WSJ recently published an article about gluten. Read it and come back here.
[Try not to have any conniptions when they refer abstaining from wheat and dairy as "restricted".]
Anyhow, what jumped out at me was:
In a novel study, researchers at the Mayo Clinic tested blood samples taken from 9,133 young Air Force recruits in the 1950s and found that about 1 in 700 had undiagnosed celiac disease at that time. Tests on subjects exactly the same age now found that the rate was nearly five times as high today.
"Human genes haven't changed that much, so there has to be something pervasive in the environment that is making this disease more common," says Joseph Murray, a Mayo gastroenterologist who led the study, published in the journal Gastroenterology last year. It may be that people are more susceptible because we are eating much more wheat today—or that wheat is being processed or cultivated differently.
I think there is something to this argument.

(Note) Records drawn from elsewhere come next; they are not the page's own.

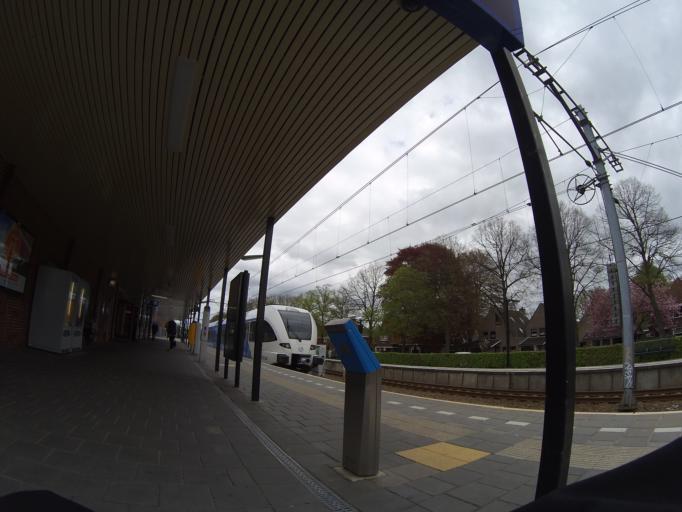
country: NL
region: Drenthe
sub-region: Gemeente Emmen
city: Emmen
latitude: 52.7901
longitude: 6.8995
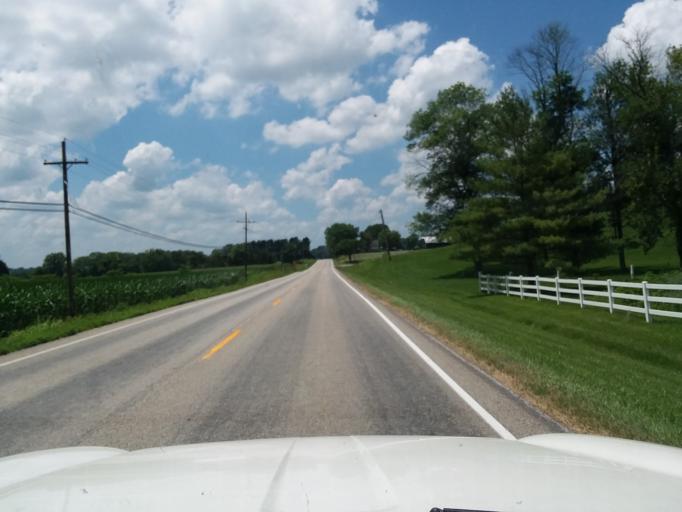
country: US
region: Indiana
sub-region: Johnson County
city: Trafalgar
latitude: 39.3717
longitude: -86.2873
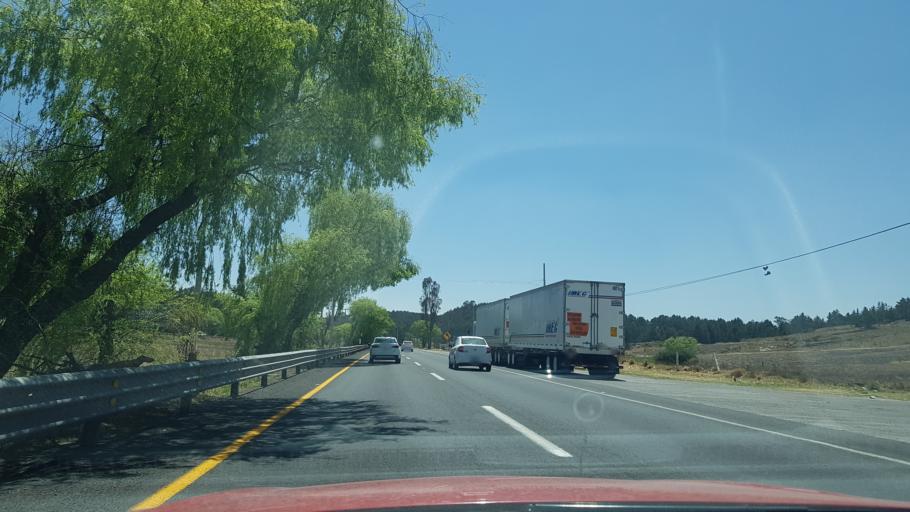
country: MX
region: Mexico
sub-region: Ixtlahuaca
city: San Lorenzo Toxico
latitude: 19.5330
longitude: -99.7467
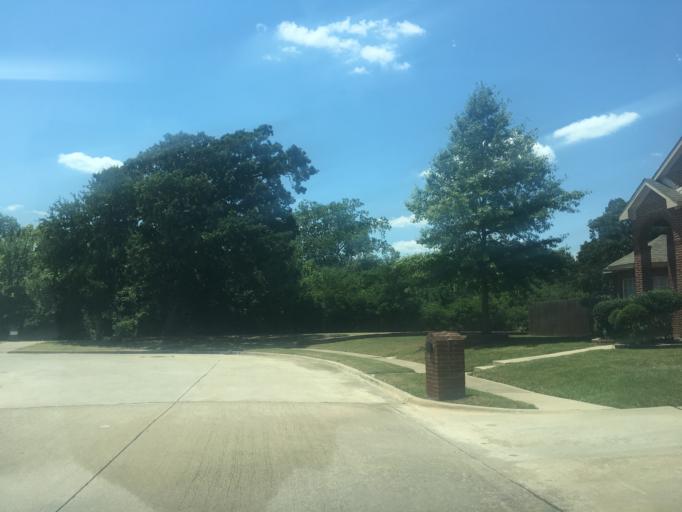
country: US
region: Texas
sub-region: Denton County
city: Lewisville
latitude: 33.0263
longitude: -97.0006
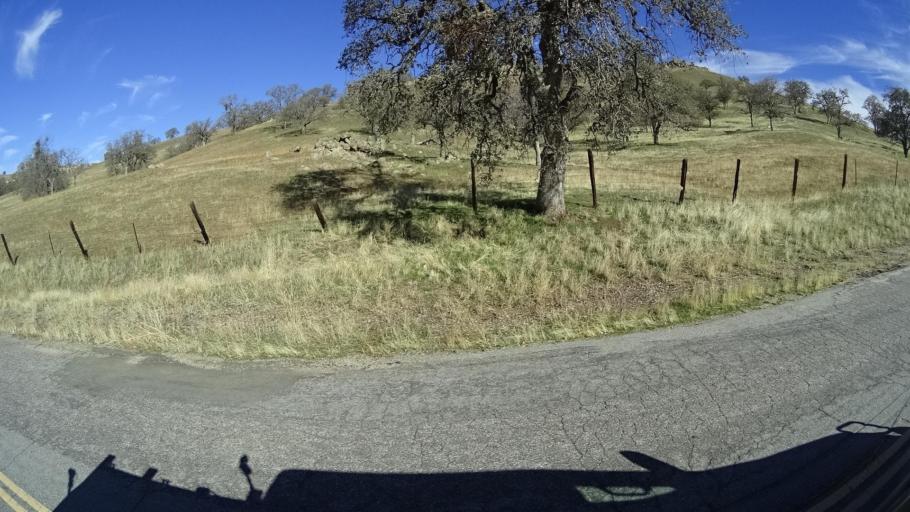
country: US
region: California
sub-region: Kern County
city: Alta Sierra
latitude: 35.6301
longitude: -118.7987
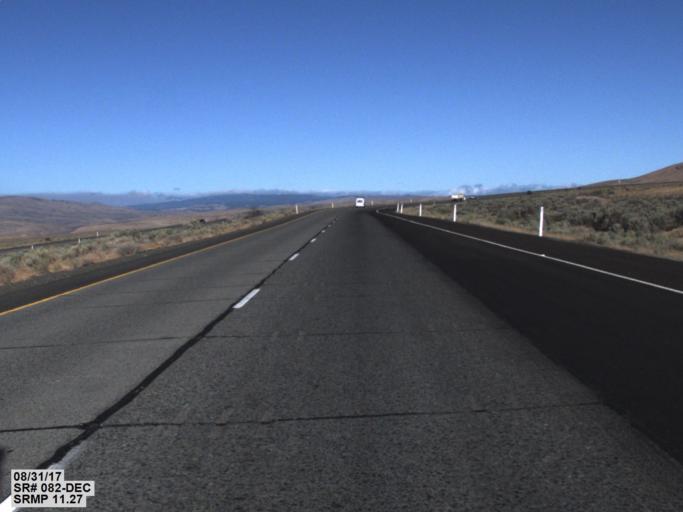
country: US
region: Washington
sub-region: Kittitas County
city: Kittitas
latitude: 46.8469
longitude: -120.3837
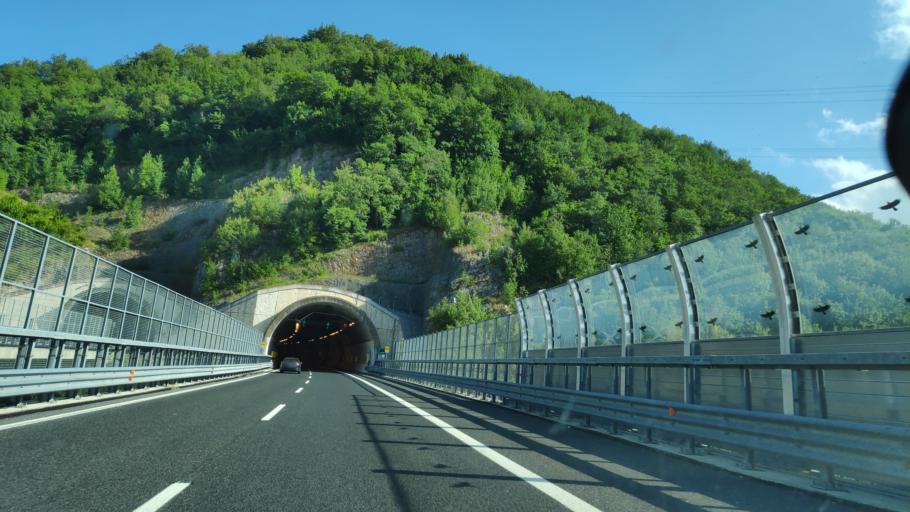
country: IT
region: Campania
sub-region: Provincia di Salerno
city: Casalbuono
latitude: 40.2142
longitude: 15.6727
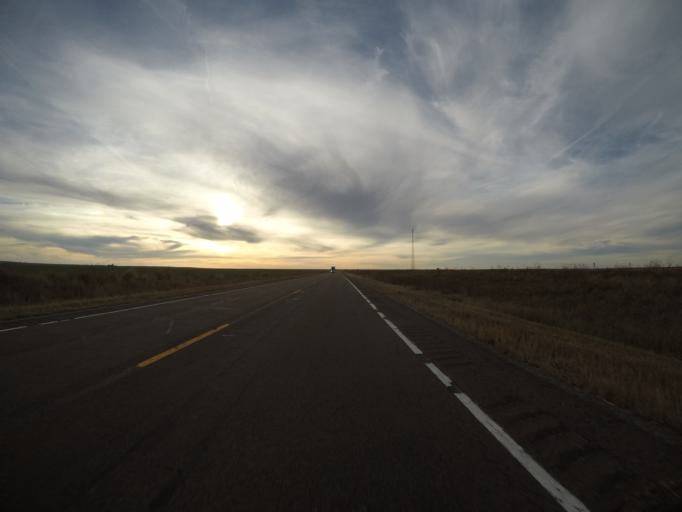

Namely, environmental factors have changed.
My totally-shoot-from-the-hip guess is that modern wheat has been bred for higher gluten content and therefore gluten's malicious effects are likely amplified.
Is there any evidence for this? If this is the case, why would this be?
Also, anyone know if there were/are substantive differences between European/American wheat? I have an inkling there is/was.
For bonus fun: Anyone have any data on differences in wheat between now and antiquity?